Proposta rejeitada e exigências consideradas inaceitáveis
De acordo com fontes próximas às negociações, a Braskem apresentou uma proposta de renegociação que foi rejeitada pelos credores. Estes classificaram a oferta como 'totalmente insatisfatória' e contra-atacaram com exigências que a companhia considerou 'inaceitáveis'. O impasse levou a petroquímica a buscar medidas judiciais e extrajudiciais para evitar um possível pedido de recuperação judicial.
A nova controladora, IG4, que assumiu o controle há apenas dois meses, já se vê diante de um cenário crítico. A empresa tenta, agora, obter proteção judicial que impeça os credores de exigirem o pagamento antecipado das dívidas, o que poderia desencadear um colapso financeiro.
Impactos no mercado e na economia
A situação da Braskem preocupa analistas e investidores. A empresa é uma das maiores do setor petroquímico na América Latina, com operações no Brasil, Estados Unidos e Europa. Um eventual pedido de recuperação judicial teria impactos significativos na cadeia produtiva, afetando fornecedores, clientes e empregados.

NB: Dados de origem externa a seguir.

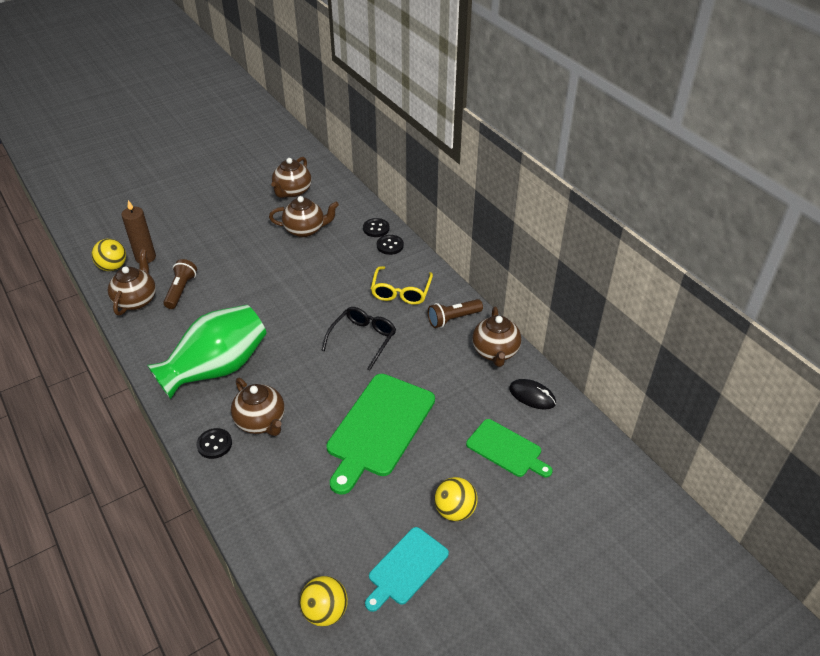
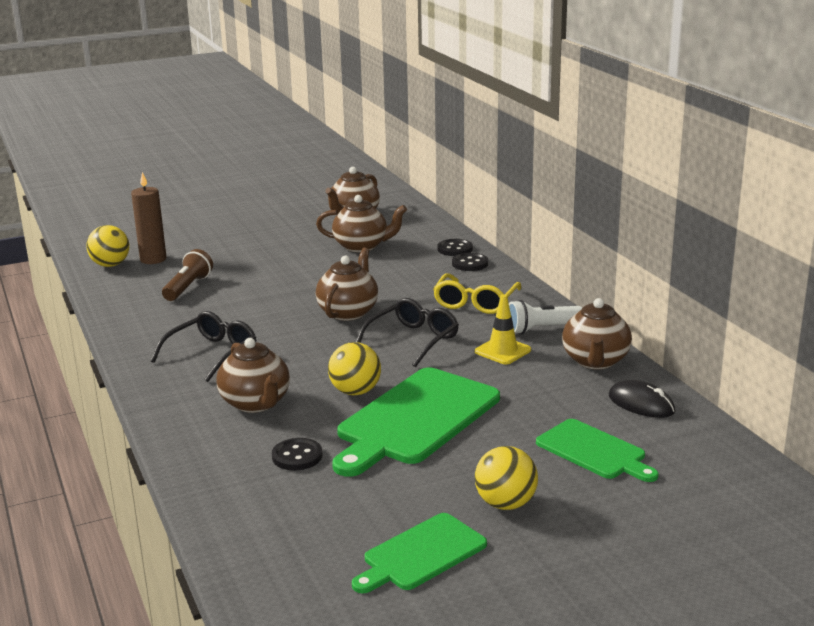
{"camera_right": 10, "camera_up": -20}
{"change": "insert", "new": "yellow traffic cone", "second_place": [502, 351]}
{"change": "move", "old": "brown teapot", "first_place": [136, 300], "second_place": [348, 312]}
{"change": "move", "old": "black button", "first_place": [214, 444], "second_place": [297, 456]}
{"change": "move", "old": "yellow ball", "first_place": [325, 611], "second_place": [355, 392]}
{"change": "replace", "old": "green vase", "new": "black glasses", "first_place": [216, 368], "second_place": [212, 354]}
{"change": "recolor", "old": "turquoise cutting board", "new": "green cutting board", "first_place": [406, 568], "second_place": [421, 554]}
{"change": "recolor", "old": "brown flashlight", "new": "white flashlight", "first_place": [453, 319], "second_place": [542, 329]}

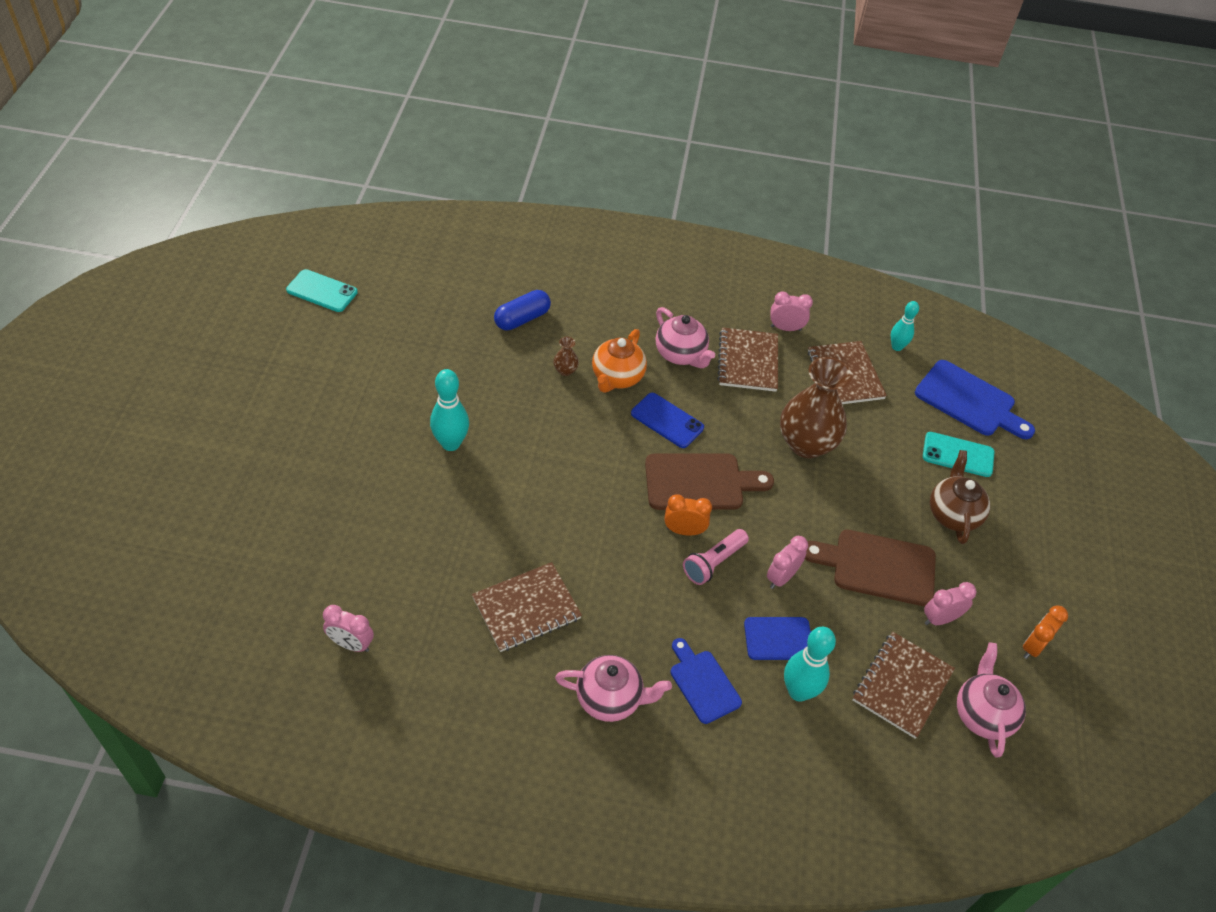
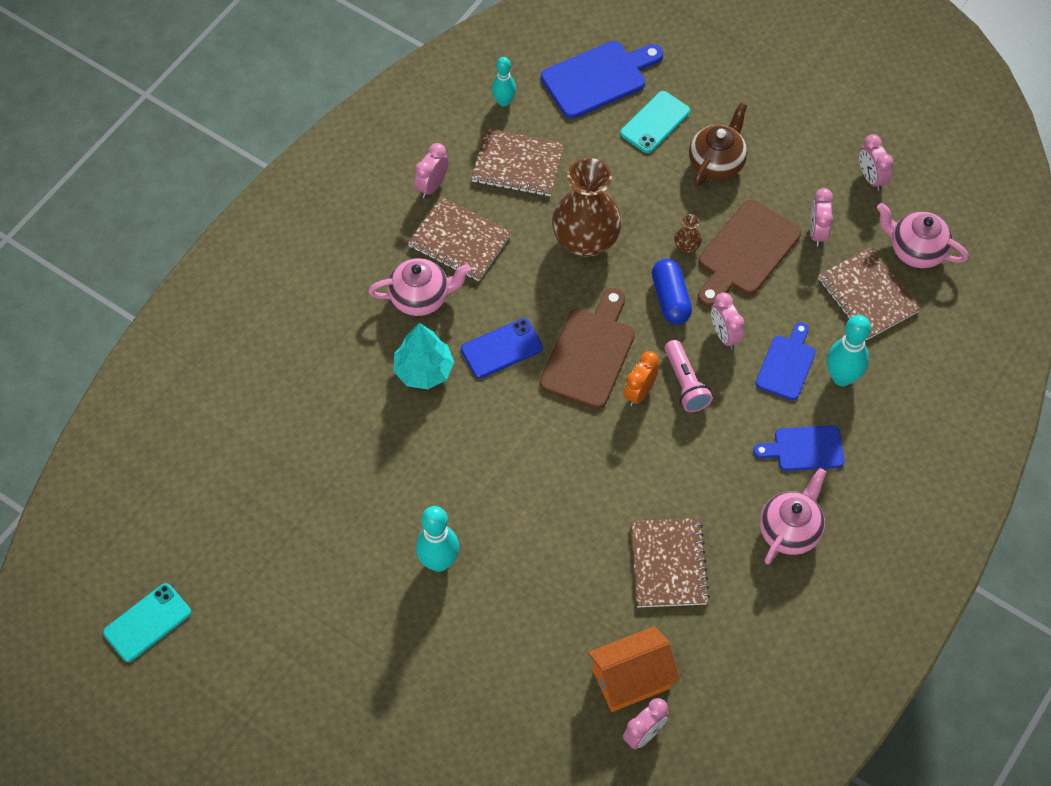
{"camera_right": -60, "camera_up": 10}
{"change": "insert", "new": "orange house", "second_place": [631, 679]}
{"change": "move", "old": "blue capsule", "first_place": [522, 319], "second_place": [670, 299]}
{"change": "move", "old": "brown vase", "first_place": [565, 370], "second_place": [687, 246]}
{"change": "replace", "old": "orange teapot", "new": "turquoise tree", "first_place": [617, 377], "second_place": [424, 370]}
{"change": "recolor", "old": "orange clock", "new": "pink clock", "first_place": [1033, 646], "second_place": [871, 178]}
{"change": "rotate", "old": "brown teapot", "first_place": [953, 514], "second_place": [717, 163], "degrees": 90}

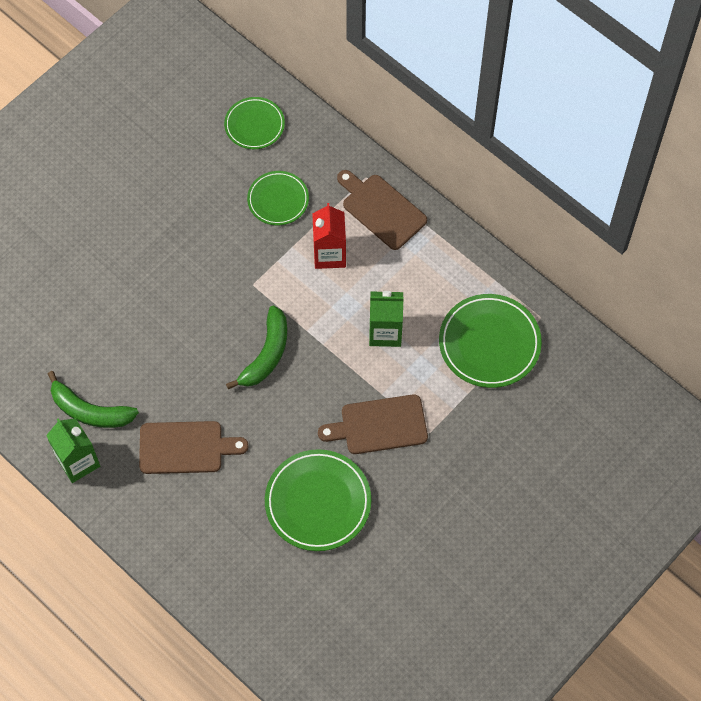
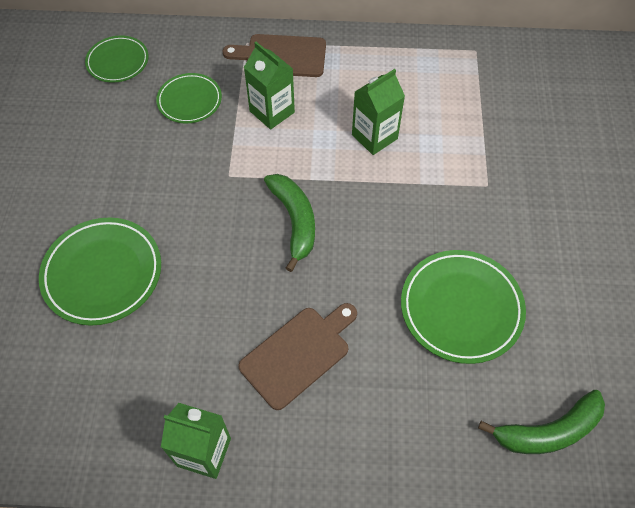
{"camera_right": -40, "camera_up": -5}
{"change": "delete", "old": "brown cutting board", "first_place": [379, 425]}
{"change": "move", "old": "green banana", "first_place": [90, 411], "second_place": [548, 431]}
{"change": "move", "old": "green plate", "first_place": [489, 343], "second_place": [103, 273]}
{"change": "recolor", "old": "red carton", "new": "green carton", "first_place": [329, 254], "second_place": [272, 112]}

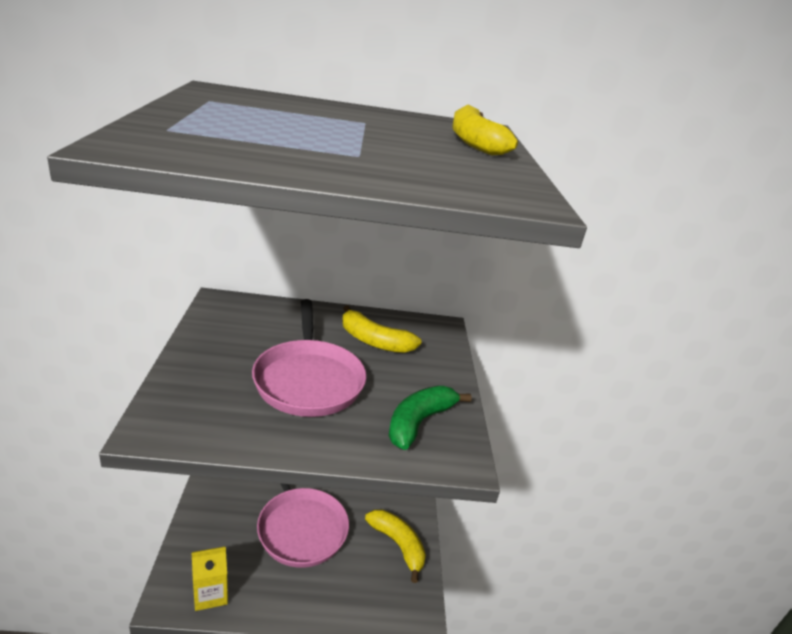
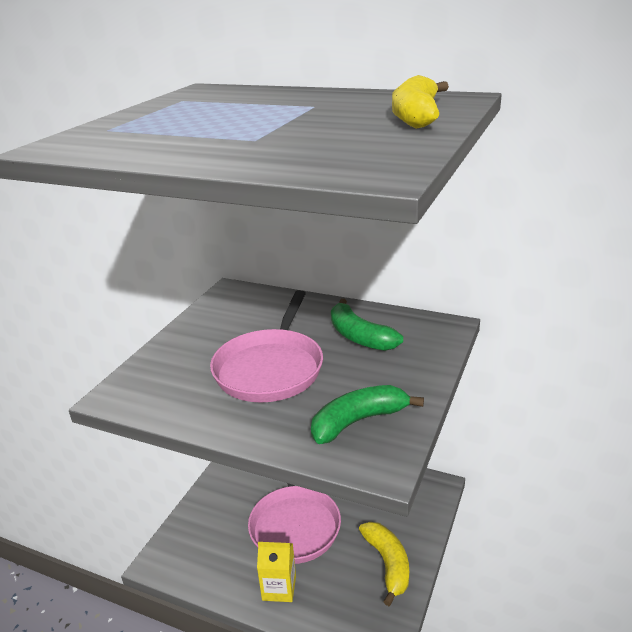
{"camera_right": 30, "camera_up": 0}
{"change": "move", "old": "yellow carton", "first_place": [210, 593], "second_place": [279, 588]}
{"change": "recolor", "old": "yellow banana", "new": "green banana", "first_place": [374, 341], "second_place": [359, 337]}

Segundo especialistas, a dívida da Braskem cresceu de forma acelerada nos últimos anos, impulsionada por investimentos mal-sucedidos e pela volatilidade do mercado de petroquímicos. A tentativa de renegociação era vista como a última chance de evitar uma reestruturação mais drástica.
Próximos passos
A Braskem agora aguarda a decisão judicial que pode conceder a proteção solicitada. Enquanto isso, a empresa busca alternativas para reduzir sua alavancagem, incluindo a venda de ativos não estratégicos. A IG4, que assumiu o controle com a promessa de reverter a crise, enfrenta o desafio de convencer o mercado de que a empresa tem condições de se recuperar sem recorrer a medidas extremas.
O desfecho desse processo será crucial não apenas para a Braskem, mas para todo o setor petroquímico brasileiro, que já enfrenta desafios com a concorrência internacional e a volatilidade dos preços das matérias-primas.